* [What you have to do]: Reproduce the lines from the line with "We must make a more diligent inquiry into" to the line with "The heat, therefore, appears", changing "diligent" to "careful" and leaving everything else as it is.

* [Input]:
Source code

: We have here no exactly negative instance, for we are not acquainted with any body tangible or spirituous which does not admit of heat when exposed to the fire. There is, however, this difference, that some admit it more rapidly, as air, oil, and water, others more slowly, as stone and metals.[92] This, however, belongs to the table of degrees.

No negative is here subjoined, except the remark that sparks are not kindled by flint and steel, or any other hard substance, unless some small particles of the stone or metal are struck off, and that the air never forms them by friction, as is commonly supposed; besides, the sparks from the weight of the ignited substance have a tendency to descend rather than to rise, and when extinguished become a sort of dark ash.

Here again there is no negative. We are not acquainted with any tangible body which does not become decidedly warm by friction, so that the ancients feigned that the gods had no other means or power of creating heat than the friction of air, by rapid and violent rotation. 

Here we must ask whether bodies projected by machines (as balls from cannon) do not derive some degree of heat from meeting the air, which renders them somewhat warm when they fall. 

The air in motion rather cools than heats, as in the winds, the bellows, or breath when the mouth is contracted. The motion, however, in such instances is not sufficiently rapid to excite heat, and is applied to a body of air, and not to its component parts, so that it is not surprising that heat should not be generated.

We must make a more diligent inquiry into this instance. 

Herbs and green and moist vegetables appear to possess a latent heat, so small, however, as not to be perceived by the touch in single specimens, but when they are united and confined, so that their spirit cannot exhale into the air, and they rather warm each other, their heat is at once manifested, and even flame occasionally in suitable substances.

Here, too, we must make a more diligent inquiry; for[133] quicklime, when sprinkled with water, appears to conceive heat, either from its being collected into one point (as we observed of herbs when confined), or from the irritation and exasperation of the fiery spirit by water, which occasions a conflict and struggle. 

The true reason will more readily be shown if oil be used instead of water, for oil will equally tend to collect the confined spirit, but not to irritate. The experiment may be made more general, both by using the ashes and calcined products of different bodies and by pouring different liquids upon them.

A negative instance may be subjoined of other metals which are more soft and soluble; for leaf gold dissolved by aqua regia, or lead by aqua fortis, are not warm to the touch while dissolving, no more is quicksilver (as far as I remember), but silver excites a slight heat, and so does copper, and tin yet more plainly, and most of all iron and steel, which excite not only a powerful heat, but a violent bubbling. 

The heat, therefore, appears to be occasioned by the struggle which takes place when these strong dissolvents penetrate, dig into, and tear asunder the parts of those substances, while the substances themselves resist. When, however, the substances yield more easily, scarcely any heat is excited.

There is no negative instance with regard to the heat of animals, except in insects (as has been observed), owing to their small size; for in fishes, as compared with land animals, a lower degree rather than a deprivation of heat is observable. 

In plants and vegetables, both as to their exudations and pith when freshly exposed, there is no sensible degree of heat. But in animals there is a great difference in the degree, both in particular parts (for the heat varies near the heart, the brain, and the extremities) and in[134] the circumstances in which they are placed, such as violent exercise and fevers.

* [The answer]:
We must make a more careful inquiry into this instance. 

Herbs and green and moist vegetables appear to possess a latent heat, so small, however, as not to be perceived by the touch in single specimens, but when they are united and confined, so that their spirit cannot exhale into the air, and they rather warm each other, their heat is at once manifested, and even flame occasionally in suitable substances.

Here, too, we must make a more careful inquiry; for[133] quicklime, when sprinkled with water, appears to conceive heat, either from its being collected into one point (as we observed of herbs when confined), or from the irritation and exasperation of the fiery spirit by water, which occasions a conflict and struggle. 

The true reason will more readily be shown if oil be used instead of water, for oil will equally tend to collect the confined spirit, but not to irritate. The experiment may be made more general, both by using the ashes and calcined products of different bodies and by pouring different liquids upon them.

A negative instance may be subjoined of other metals which are more soft and soluble; for leaf gold dissolved by aqua regia, or lead by aqua fortis, are not warm to the touch while dissolving, no more is quicksilver (as far as I remember), but silver excites a slight heat, and so does copper, and tin yet more plainly, and most of all iron and steel, which excite not only a powerful heat, but a violent bubbling. 

The heat, therefore, appears to be occasioned by the struggle which takes place when these strong dissolvents penetrate, dig into, and tear asunder the parts of those substances, while the substances themselves resist. When, however, the substances yield more easily, scarcely any heat is excited.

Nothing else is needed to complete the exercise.